Both. _To take the knowing one in; For all declare, That cheating is fair, If it takes but the knowing one in._

[Exeunt.

SCENE III.

_An Apartment in the Hotel._

_Enter SIR JOHN BULL, with a large Patch upon his Forehead, and FRENCH WAITER._

_Sir J. B._ Ah, see when they catch me upon a race horse again!--That scoundrel, Tallyho, did it to break my neck--Above all the beasts o'the field, to mount me upon Kick-him-Jenny! But I must get something to this cut--Have you no 'pothecaries here in France? [_WAITER bows, and cringes._] I say, get me a doctor--[_WAITER bows and cringes._]--I want a surgeon.

[_Loud._

_Waiter._ Oui, you be Sir John--

[_Bows, &c._

_Sir J. B._ D'ye understand?--I was riding, and Tallyho's mare threw me--[_Roaring, WAITER bowing, &c._] You scoundrel! what, d'ye stand grinning at me? Get somebody to dress my head.

_Waiter._ Oui, monsieur.

[_Exit._

_Sir J. B._ Oh dear, oh dear! get me once out of France--Then my wife and daughter! such a pair of mademoiselles, as they are making of themselves, to receive this great French Colonel Epaulette----Egad, here they come, in full puff!

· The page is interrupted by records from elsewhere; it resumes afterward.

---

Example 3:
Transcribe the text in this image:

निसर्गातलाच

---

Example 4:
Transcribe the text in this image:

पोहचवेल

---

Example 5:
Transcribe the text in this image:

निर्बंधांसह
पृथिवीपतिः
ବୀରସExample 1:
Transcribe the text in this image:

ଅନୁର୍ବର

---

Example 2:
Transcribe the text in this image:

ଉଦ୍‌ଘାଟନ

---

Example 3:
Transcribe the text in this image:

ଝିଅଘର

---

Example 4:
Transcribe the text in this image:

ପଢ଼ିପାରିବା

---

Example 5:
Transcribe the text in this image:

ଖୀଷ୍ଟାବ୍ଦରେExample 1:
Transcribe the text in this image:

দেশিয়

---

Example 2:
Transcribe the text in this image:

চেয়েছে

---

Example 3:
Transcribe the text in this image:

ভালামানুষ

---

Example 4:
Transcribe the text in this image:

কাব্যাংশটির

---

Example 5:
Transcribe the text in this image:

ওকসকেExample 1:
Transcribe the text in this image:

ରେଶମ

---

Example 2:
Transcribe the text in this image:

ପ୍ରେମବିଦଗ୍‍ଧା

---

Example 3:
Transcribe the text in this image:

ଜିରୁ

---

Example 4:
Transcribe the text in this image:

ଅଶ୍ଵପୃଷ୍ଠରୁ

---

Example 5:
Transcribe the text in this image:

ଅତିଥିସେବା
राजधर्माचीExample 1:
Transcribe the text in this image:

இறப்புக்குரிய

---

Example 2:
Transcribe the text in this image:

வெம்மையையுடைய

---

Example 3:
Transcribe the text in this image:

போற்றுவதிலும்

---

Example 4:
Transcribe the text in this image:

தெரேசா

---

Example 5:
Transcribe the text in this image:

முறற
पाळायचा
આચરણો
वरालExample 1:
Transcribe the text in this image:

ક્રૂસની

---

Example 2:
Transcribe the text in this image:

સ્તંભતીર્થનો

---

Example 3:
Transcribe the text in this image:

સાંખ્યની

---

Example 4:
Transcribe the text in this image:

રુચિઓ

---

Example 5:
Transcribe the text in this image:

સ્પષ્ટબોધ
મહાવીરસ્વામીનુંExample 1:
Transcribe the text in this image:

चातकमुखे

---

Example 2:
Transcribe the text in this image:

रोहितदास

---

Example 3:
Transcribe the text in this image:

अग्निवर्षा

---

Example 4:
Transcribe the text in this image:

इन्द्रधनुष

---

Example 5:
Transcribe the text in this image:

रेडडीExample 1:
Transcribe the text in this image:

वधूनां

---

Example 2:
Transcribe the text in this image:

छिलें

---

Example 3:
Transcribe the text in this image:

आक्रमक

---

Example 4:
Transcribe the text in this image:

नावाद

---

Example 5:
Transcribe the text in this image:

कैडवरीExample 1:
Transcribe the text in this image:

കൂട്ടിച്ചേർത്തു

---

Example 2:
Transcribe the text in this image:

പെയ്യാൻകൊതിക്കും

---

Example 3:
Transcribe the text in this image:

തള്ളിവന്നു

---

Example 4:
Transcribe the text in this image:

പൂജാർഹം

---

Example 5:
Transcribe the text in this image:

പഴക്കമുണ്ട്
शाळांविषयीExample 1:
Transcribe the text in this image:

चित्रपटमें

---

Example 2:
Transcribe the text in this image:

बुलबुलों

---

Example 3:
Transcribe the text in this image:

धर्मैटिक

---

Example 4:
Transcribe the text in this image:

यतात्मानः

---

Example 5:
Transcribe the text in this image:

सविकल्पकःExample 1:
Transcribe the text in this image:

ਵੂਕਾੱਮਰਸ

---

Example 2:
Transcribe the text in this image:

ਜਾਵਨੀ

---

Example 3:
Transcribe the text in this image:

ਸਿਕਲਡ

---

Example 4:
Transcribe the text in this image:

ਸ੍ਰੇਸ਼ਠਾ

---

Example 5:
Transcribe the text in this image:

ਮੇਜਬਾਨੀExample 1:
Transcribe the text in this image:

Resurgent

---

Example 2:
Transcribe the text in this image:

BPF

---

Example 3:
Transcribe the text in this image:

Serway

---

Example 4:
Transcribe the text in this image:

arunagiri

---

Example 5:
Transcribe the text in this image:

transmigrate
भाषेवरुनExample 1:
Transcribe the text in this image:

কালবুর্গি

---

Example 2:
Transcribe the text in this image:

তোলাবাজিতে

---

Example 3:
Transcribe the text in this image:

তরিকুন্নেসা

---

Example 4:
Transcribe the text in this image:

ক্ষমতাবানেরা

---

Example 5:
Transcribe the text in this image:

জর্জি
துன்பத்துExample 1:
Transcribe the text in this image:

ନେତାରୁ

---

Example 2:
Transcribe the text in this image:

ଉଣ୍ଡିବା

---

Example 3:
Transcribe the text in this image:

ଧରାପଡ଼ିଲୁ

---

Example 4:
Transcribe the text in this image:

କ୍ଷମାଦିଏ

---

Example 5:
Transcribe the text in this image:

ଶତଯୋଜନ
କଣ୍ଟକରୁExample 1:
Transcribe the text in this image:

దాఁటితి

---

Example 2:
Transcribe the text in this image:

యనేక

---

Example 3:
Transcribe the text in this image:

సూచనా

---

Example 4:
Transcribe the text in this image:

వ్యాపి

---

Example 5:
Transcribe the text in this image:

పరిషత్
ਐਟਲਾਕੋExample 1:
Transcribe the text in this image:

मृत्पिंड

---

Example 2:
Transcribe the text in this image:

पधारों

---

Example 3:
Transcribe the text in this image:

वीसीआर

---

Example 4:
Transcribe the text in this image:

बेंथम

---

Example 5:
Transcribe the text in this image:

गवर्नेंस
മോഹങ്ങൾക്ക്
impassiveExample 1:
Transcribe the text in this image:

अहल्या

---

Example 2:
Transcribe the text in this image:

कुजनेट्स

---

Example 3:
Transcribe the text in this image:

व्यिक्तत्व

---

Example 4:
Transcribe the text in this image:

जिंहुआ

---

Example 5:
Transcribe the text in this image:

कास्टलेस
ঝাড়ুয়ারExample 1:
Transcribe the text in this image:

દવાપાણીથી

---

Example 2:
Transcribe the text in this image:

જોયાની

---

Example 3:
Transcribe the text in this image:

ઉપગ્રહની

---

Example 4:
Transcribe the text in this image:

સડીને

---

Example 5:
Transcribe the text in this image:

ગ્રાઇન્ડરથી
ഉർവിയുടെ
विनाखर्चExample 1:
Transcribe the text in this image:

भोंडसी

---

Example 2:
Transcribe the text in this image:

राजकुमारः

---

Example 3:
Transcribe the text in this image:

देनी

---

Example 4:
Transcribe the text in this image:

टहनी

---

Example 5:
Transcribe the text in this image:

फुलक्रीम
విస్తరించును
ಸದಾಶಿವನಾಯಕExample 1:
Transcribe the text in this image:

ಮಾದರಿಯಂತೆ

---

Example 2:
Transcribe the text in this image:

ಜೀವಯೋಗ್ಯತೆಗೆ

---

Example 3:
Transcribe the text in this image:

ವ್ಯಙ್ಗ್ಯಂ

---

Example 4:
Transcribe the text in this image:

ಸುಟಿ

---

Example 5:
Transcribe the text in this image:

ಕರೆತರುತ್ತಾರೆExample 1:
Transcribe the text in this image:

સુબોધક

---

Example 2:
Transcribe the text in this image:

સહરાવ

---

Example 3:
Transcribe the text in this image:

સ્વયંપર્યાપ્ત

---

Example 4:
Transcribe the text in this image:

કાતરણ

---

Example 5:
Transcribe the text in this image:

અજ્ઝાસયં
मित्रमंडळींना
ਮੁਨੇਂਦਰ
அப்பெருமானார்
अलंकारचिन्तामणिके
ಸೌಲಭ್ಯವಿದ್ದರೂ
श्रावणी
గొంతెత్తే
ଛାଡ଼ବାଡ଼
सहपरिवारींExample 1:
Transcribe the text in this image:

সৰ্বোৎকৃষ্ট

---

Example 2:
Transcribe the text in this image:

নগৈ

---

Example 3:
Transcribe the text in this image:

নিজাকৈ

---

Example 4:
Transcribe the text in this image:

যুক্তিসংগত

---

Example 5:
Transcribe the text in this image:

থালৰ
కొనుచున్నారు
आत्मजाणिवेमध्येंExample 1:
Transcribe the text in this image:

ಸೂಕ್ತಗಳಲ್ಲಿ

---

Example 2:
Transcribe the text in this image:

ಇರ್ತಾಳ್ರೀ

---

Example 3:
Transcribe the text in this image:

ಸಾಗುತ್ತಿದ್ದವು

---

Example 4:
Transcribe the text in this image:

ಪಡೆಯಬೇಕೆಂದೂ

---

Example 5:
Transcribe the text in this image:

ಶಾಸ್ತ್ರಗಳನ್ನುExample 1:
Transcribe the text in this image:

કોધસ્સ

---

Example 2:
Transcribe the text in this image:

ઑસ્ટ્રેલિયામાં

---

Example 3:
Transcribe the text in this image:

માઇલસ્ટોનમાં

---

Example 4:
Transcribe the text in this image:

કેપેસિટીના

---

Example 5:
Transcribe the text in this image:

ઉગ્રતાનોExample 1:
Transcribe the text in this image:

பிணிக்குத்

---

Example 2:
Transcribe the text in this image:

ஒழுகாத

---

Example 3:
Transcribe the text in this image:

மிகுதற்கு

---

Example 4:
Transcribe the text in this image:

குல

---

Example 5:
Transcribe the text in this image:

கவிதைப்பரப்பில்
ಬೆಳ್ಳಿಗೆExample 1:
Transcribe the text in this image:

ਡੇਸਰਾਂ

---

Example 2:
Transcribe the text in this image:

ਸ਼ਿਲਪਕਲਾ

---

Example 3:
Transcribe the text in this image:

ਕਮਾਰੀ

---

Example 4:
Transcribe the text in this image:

_Enter LADY BULL and DOLLY, extravagantly dressed._

_Sir J. B._ [_Bows ridiculously._] A-la-mode de Paree!

_Miss Dolly B._ Bless me, papa, what's the matter?

_Lady B._ What, have you been fighting, Sir John?

[_Looking at his Forehead._

_Sir J. B._ Fighting! no, my Lady Bull--I got upon Kick-him-Jenny, she threw me off, and broke my head.

[_Eying them curiously._

_Lady B._ What is he at now?

_Sir J. B._ Eh, nothing. [_Looking, and smothering a Laugh._] George, get me a pipe.

_Miss Dolly B._ La, papa, let's have no piping here!

_Lady B._ Pipes! what man, d'ye think you're at Dobney's bowling-green?

_Miss Dolly B._ Consider, we are now at Fontainbleau, in France, papa, the very country seat of the beau monde.

_Sir J. B._ Oh, very well--Mrs. Casey, get me yesterday's Ledger.

_Lady B._ Ledger! Oh, now, he's got to Garraway's--I tell you again, you are not at Margate, raffling for twopenny toys.

_Miss Dolly B._ Or dancing in your boots, at Dandelion, papa--La now, do, pa, get into the mode, like us!

_Sir J. B._ Thank you, daughter, but I'm not quite so modish.

_Lady B._ But, consider, my dear, if Colonel Epaulette does us the honour of a visit, how he'll be shocked at your appearance!

_Sir J. B._ Thank you, thank you, wife; but I don't think I'm quite so shocking.

_Lady B._ Then, if he does introduce us to the prince--Sir John, to tell you a secret, I have already sent for one Mr. Lapoche, a celebrated French tailor, to make you a new suit of clothes for the occasion.

_Sir J. B._ A French tailor for me!--very well, very well, ladies.

_Enter FIRST WAITER._

_Waiter._ Mr. Lackland, madam; would you chuse to see him?

_Sir J. B._ Ay, ay, let the poor devil come up.

[_Exit WAITER._

_Lady B._ Mr. Lackland! ay, here's more of your--a pretty thing, to come all the way to France, to pick up English acquaintances! and then, such a paltry--shabby----

_Enter LACKLAND, elegantly dressed in COLONEL EPAULETTE'S Clothes._

_Lack._ Ladies, your most obedient--How d'ye do, Bull?

_Sir J. B._ [_Looking at him with Surprise._] Shabby!--Eh!--Why, in the name of--Oh! ho!--Ha! ha! ha!--recovered the arables, or another old fool from Throgmorton Street?

_Lack._Oh, pray don't let my presence disconcert any body--Ladies, I dined with my friend Tallyho, and Colonel Epaulette; the colonel understanding that I admitted Sir John here, to some share of my notice, begged I'd make his respects, and that he'd wait on you immediately.

_Lady B._ Now, Miss Bull, summon all the graces.

_Miss Dolly B._ Oh, lud! and the powder's all--the d.u.c.h.ess's barber must t.i.tivate me up directly.